* WHAT TO WORK ON *
Your answer must be every line of the data below that holds the string "roll", copied exactly.

.....

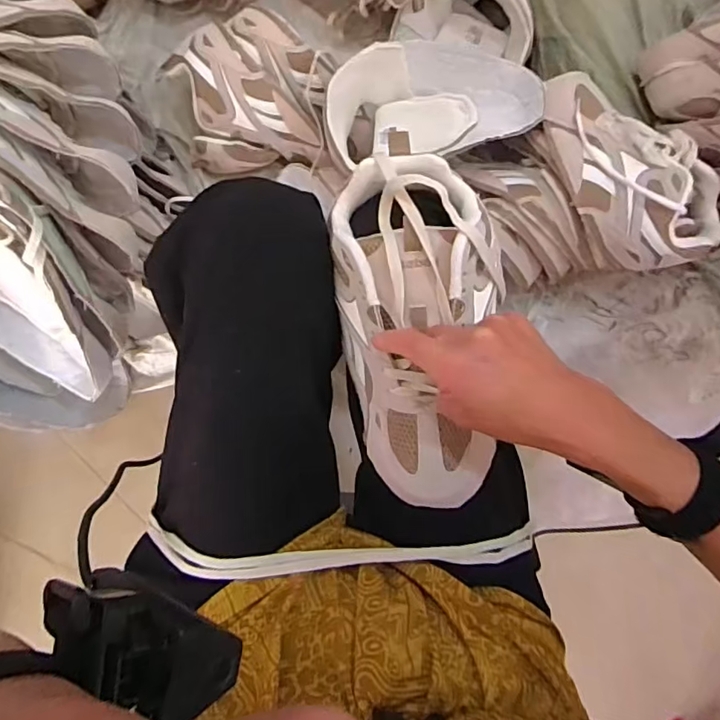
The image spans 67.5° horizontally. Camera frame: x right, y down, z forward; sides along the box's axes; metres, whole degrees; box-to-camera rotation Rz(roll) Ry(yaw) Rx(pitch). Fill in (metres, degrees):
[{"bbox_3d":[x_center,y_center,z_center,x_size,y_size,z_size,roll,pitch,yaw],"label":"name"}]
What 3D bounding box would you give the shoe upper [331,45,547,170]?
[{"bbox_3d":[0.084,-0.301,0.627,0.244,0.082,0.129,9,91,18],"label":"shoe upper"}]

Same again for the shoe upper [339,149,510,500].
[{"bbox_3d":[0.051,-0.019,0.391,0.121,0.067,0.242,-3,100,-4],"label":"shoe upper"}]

.....

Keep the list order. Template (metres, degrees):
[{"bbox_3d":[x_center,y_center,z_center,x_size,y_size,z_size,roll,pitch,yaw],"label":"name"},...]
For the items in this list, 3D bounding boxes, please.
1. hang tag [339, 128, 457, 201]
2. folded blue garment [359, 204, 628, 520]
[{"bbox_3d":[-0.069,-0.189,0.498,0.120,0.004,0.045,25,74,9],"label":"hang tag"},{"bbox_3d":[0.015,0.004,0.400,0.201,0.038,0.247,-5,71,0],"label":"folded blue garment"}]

.....

* ANSWER TO THE PROBLEM *
The image spans 67.5° horizontally. Camera frame: x right, y down, z forward; sides along the box's axes; metres, whole degrees; box-to-camera rotation Rz(roll) Ry(yaw) Rx(pitch). Fill in (metres, degrees):
[{"bbox_3d":[x_center,y_center,z_center,x_size,y_size,z_size,roll,pitch,yaw],"label":"name"}]
[{"bbox_3d":[x_center,y_center,z_center,x_size,y_size,z_size,roll,pitch,yaw],"label":"name"},...]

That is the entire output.